Los líderes religiosos judíos en Jerusalén deben haberse sentido como si estuvieran jugando al juego de Whack-a-Mole. Primero, Jesús había estado sanando, enseñando y haciéndose enormemente popular con el pueblo. Entonces lo detuvieron y lo mataron. Pero ahora Jesús estaba de vuelta, esta vez a través de sus discípulos, quienes también enseñaban y sanaban, y “el pueblo los elogiaba mucho. Los hombres y mujeres que creían en el Señor iban aumentando en número”.

¿Qué podían hacer? Lo mismo que hicieron la primera vez: arrestar a los discípulos, así como arrestaron a Jesús. Pero, una vez más, no funcionó. ¡Un ángel vino y abrió las puertas de su prisión, enviándolos al templo para que siguieran enseñando acerca de Jesús!

Para los sacerdotes debe haber sido increíblemente frustrante. Pero me imagino que también fue bastante duro para los discípulos. No eran para nada tontos. Sabían perfectamente bien que la última vez que los sacerdotes se pusieron tan celosos de alguien, ese Alguien terminó crucificado. Pero eso no los detuvo. Continuaron enseñando a otros acerca de Jesús. ¿Cómo pudieron, cuando sabían el precio que podrían pagar por ello? Solo de una manera: poniendo su confianza y sus miedos en Jesús.

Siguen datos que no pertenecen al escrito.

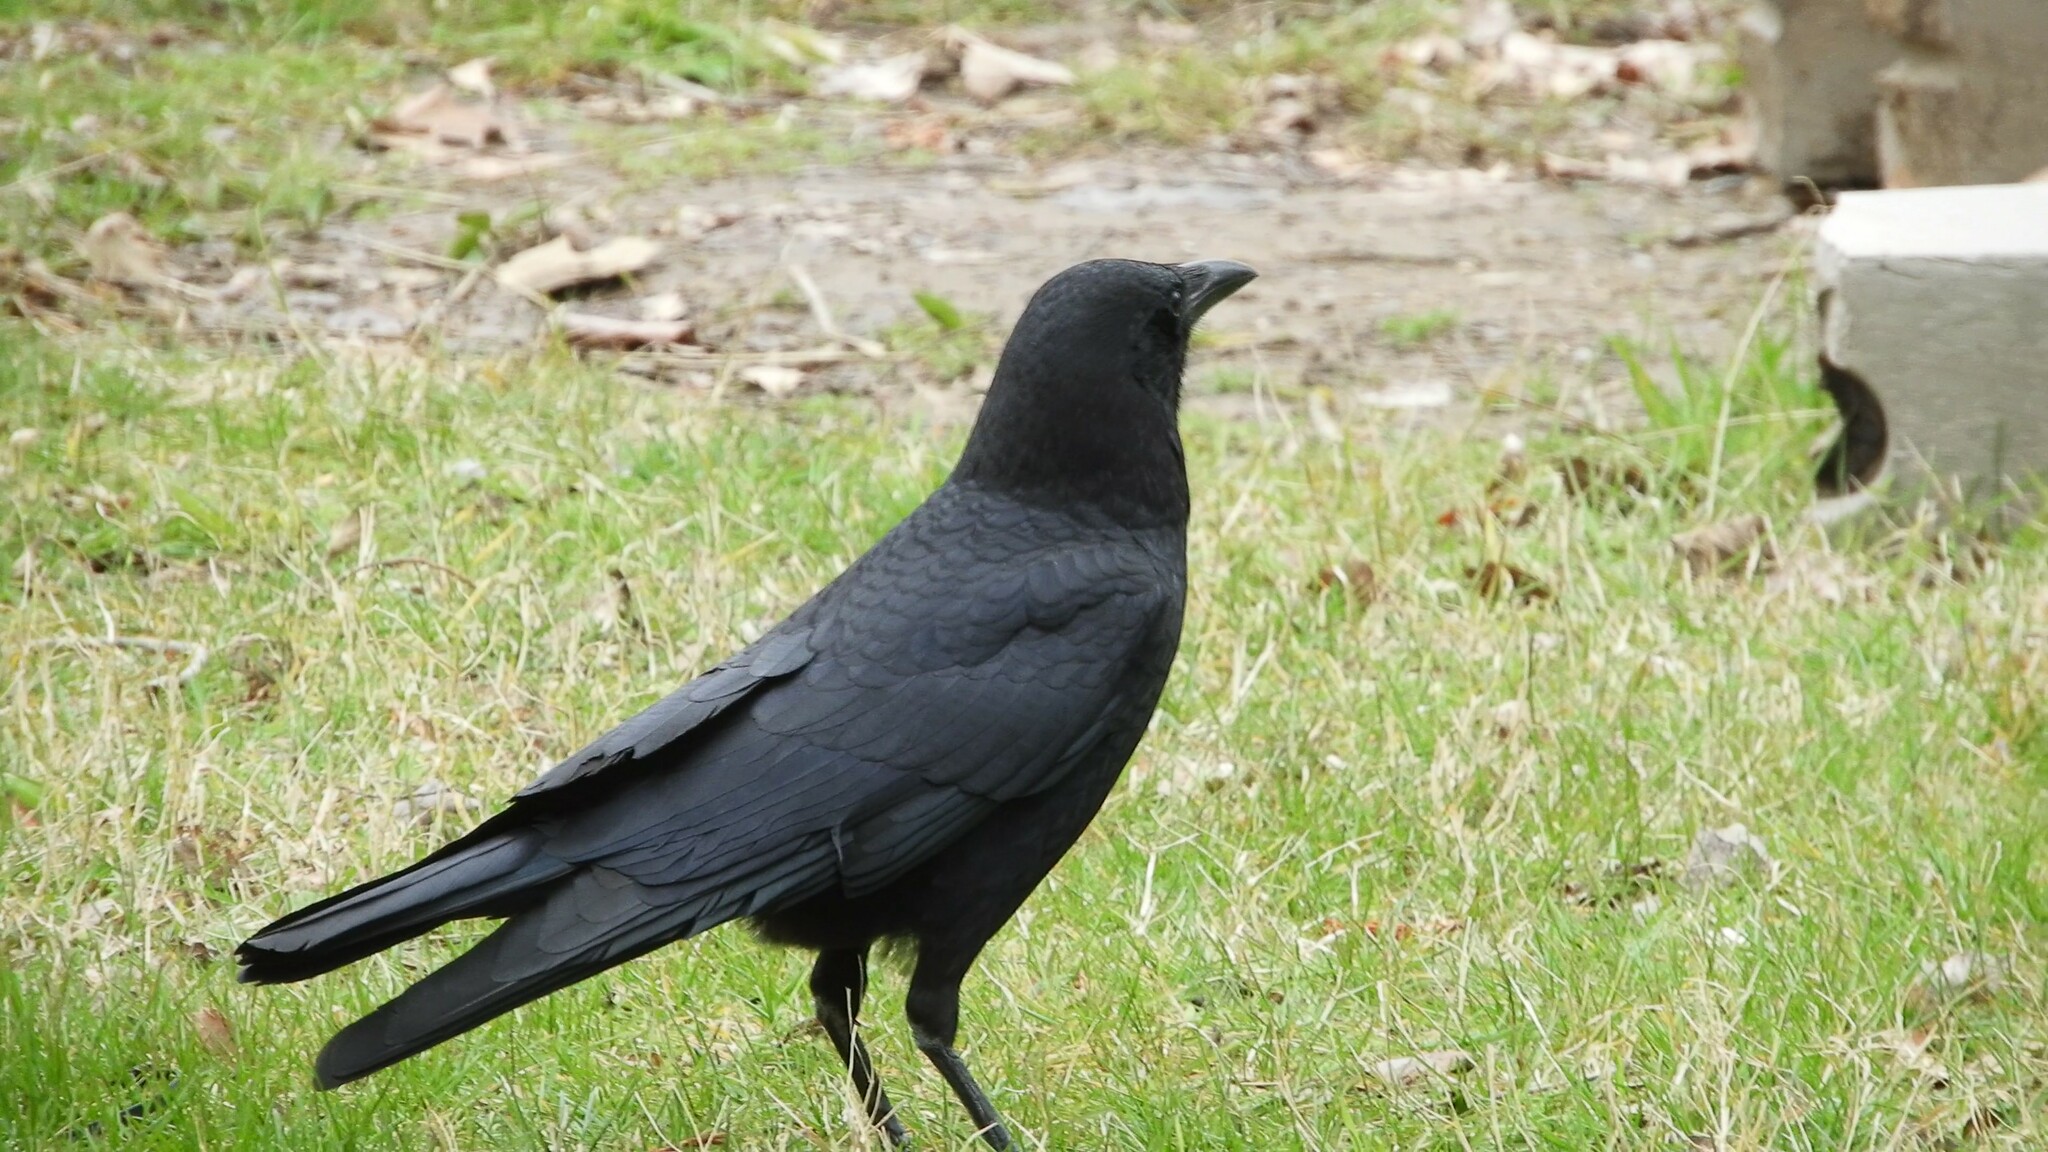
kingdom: Animalia
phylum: Chordata
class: Aves
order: Passeriformes
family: Corvidae
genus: Corvus
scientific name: Corvus brachyrhynchos
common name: American crow
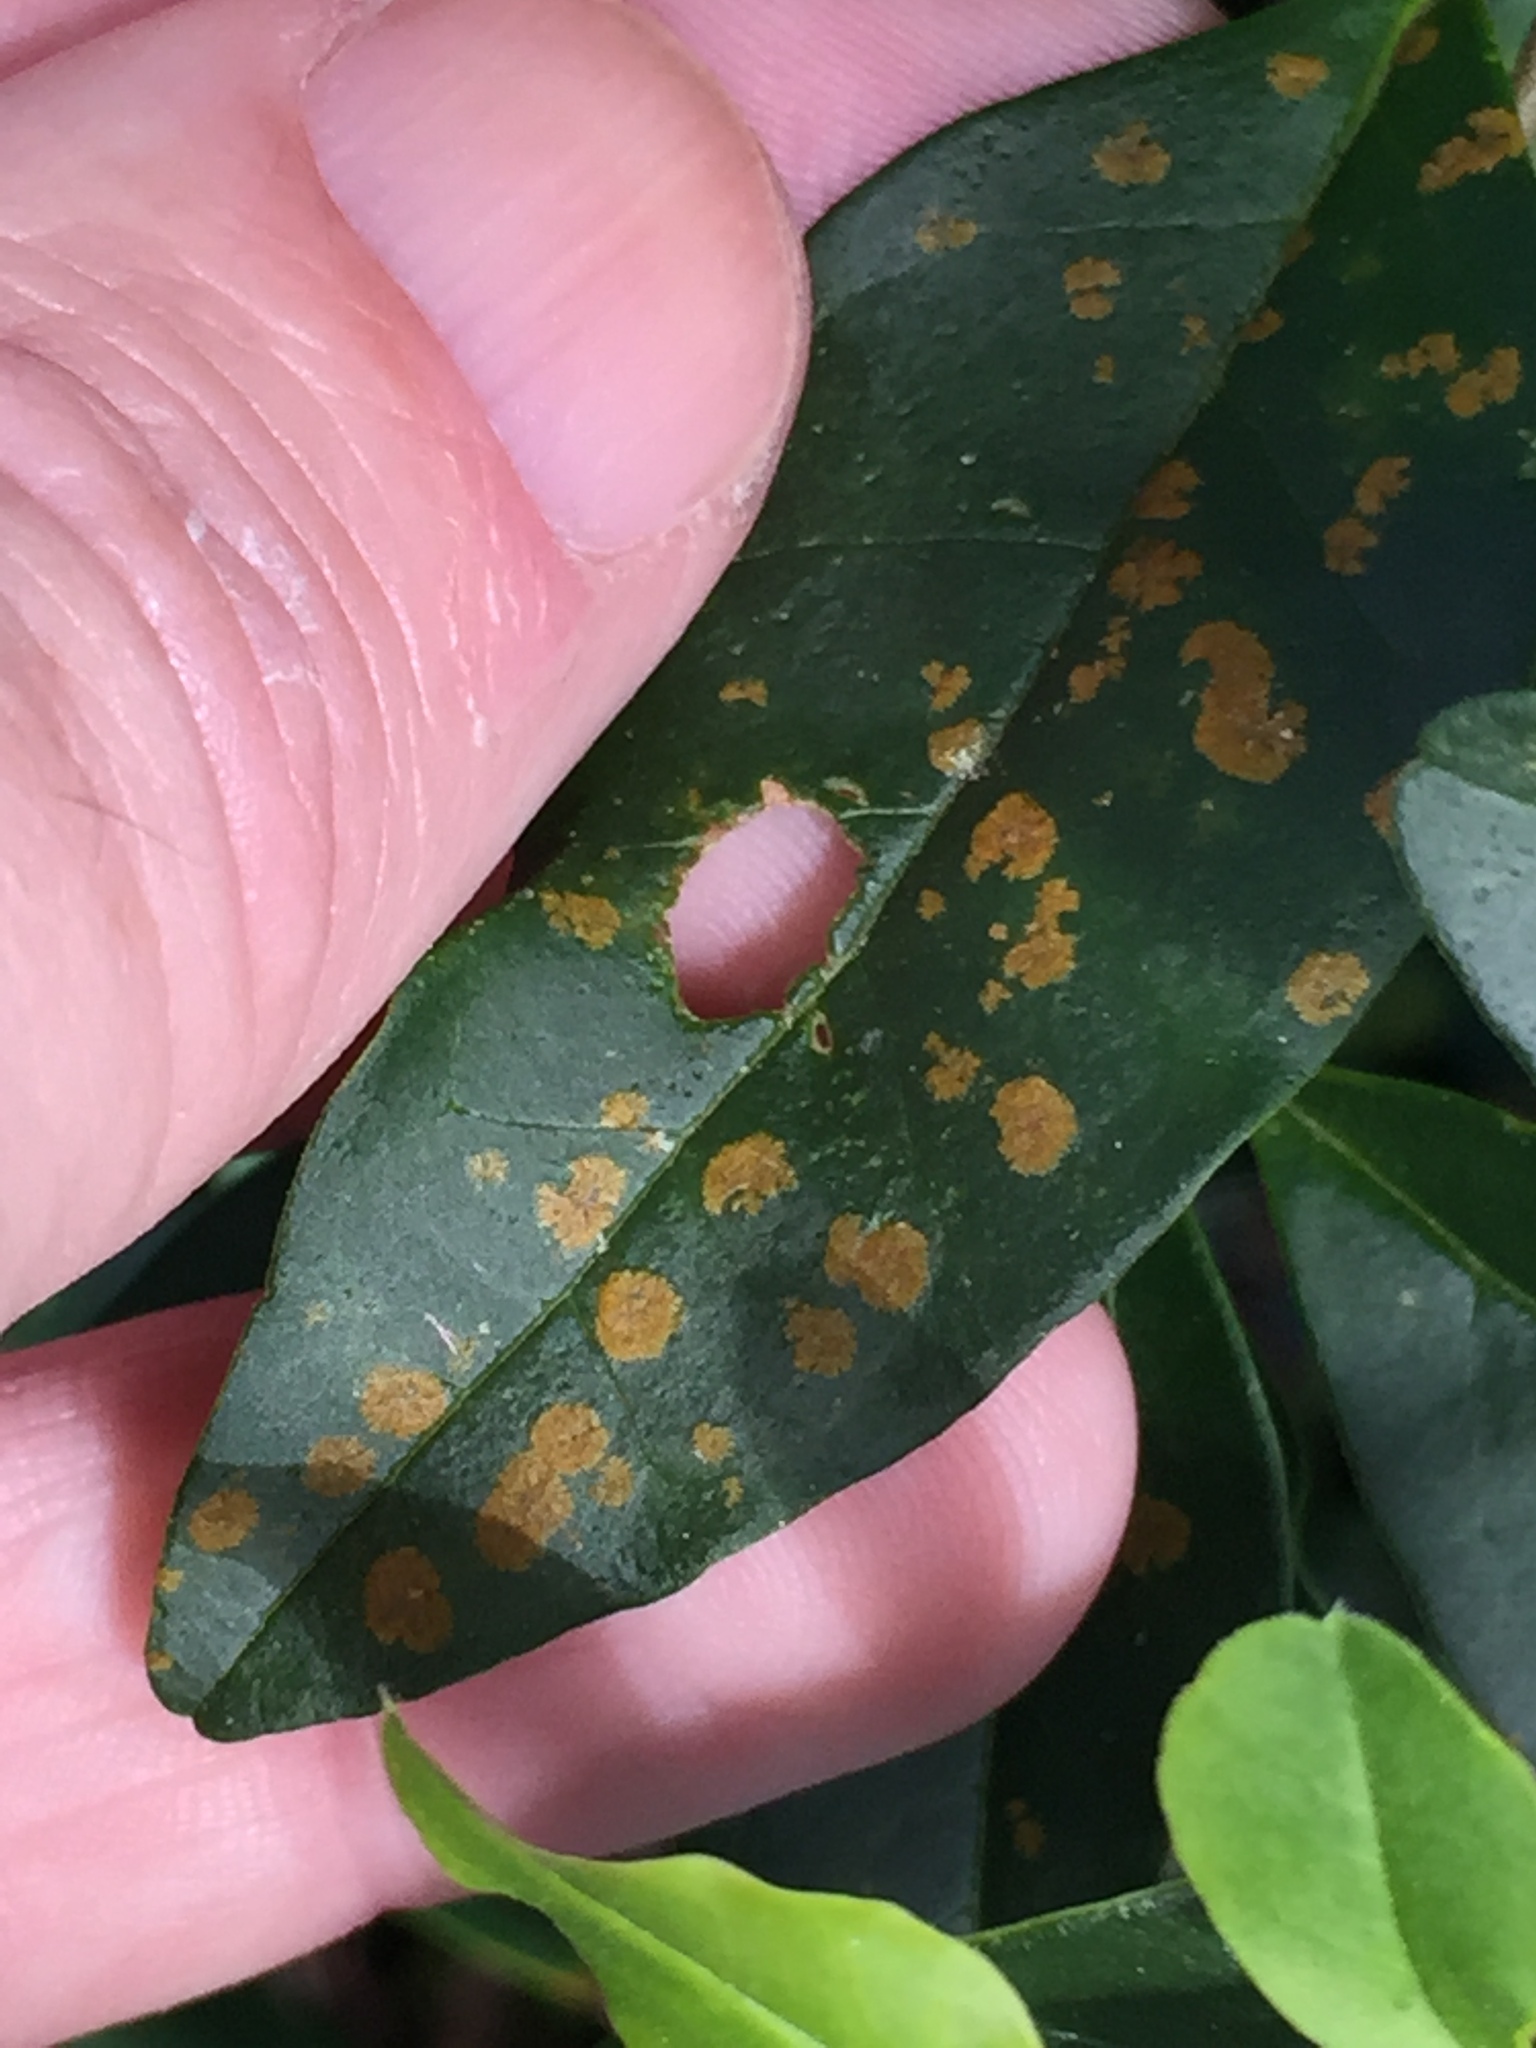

La mayoría de nosotros no vivimos bajo el mismo tipo de persecución que los discípulos. Y, sin embargo, a veces nosotros también sentimos que estamos expuestos al mazo del Whack-a-Mole. Las tentaciones nos persiguen, los problemas nos afligen: enfermedad, muerte, pérdida del trabajo, o del hogar o amistades. Hay veces en que el seguir adelante como cristianos puede ser increíblemente difícil. Creemos que finalmente estamos llegando a alguna parte, y de pronto el mazo nos pega de nuevo.

¿Qué podemos hacer? Exactamente lo mismo que hicieron los discípulos. Podemos confiar completamente en Jesús nuestro Salvador, sin tratar de resolver las cosas por nosotros mismos, sino apoyándonos en Él por ayuda. Él sabe lo que es sufrir y estar cansado. Él nos amó lo suficiente como para morir por nosotros, y ciertamente nos ayudará.

ORACIÓN: Querido Señor, ayúdame a confiar cada momento y problema de mi vida en ti, y fortaléceme a través de tu Espíritu Santo. Amén.